| Exercise instructions |
Return every record verbatim, omitting all pictures.

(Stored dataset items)
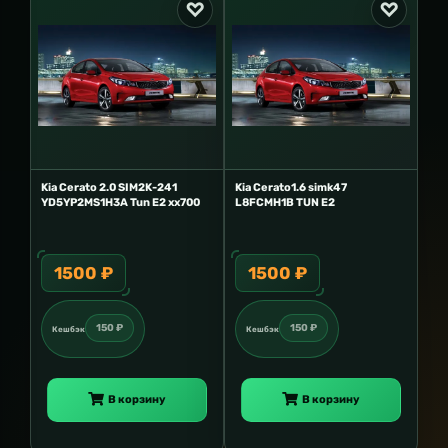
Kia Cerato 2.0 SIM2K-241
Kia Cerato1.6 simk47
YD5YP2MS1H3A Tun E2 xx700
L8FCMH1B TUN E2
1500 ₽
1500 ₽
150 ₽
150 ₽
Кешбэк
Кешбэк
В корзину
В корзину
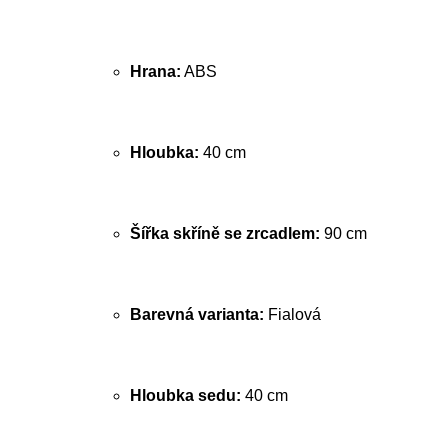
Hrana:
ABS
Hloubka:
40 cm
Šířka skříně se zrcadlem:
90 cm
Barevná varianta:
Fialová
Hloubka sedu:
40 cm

| Response box |
Kia Cerato 2.0 SIM2K-241
Kia Cerato1.6 simk47
YD5YP2MS1H3A Tun E2 xx700
L8FCMH1B TUN E2
1500 ₽
1500 ₽
150 ₽
150 ₽
Кешбэк
Кешбэк
В корзину
В корзину
Hrana:
ABS
Hloubka:
40 cm
Šířka skříně se zrcadlem:
90 cm
Barevná varianta:
Fialová
Hloubka sedu:
40 cm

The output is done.